There’s a very sweet love interest, Darcy, a young waitress in the Riptide Diner owned by the Cole family. As Somerset Maugham described it in Brideshead Revisited, you can hear a “thin bat’s squeak of sexuality” in Jake and Darcy's interactions.

image of EPOs checking boater
I laughed to see that the single most evil character in the book is a DEM fisheries enforcement officer – a “clam cop” – named Delvecchio. 

I asked Jay what his wife Lisa thought of this, given that she is a high ranking official at DEM – i.e. how many nights on the couch did it cost him? – but Jay said she was fine with it.

What makes Swim that Rock good, aside from well-crafted characters, is the way Jay and John use what they know to paint a vivid picture of Rhode Island and in particular life on the water. I think any Rhode Island reader will enjoy the way Jay and John capture our state, flaws and all.

They pull no punches when they describe back-breaking work that tears up your hands and leaves you weary along with the everyday danger of death and disabling injury.

Jay made a point of telling me that as dangerous as it is to work out on Narragansett Bay, it’s nothing compared to working out in the open ocean. 

Commercial fishing usually makes the US Labor Department’s list of most dangerous occupations. It was #2 last year, after logging.

There is no effort to make the work sound romantic, although the characters, true to life, are dedicated to the work, despite the perils and the hassles with the “clam cops.”

That’s one of the main reasons why Swim that Rock is a cross-over book that adults, especially Rhode Islanders, would also enjoy. 
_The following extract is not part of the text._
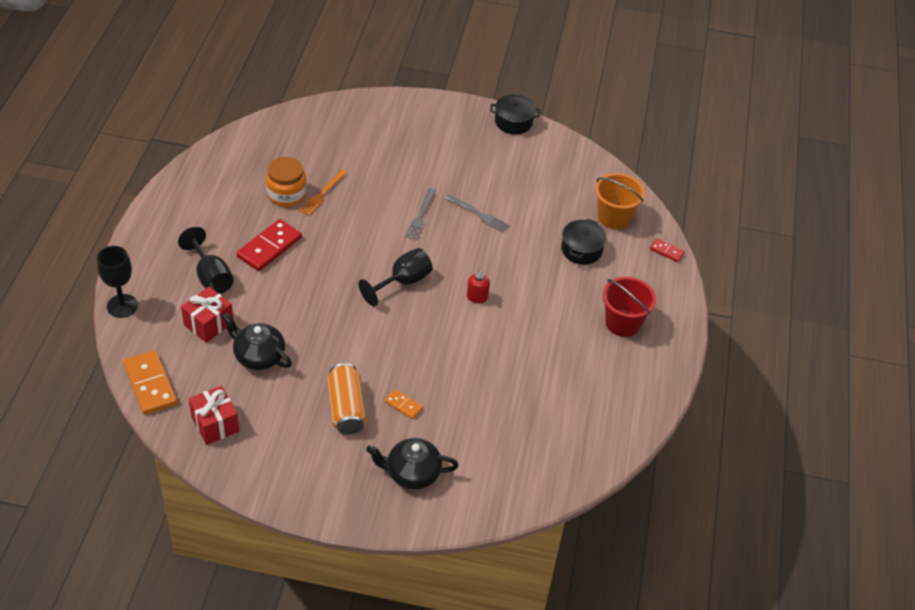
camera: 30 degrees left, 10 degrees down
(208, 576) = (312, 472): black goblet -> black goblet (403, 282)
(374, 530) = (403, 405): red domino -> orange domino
Even though the book does not have a William Goldman ending where beloved characters meet horrible fates neither does it end with all the characters being fixed for life. As in the real world, there are still many challenges ahead, and maybe another book or two.

Swim that Rock, 293 pages. Co-authored by John Rocco and Jay Primiano. Illustrated by John Rocco. Candlewick Press. $16.99 in hard-bound, $9.99 on Kindle.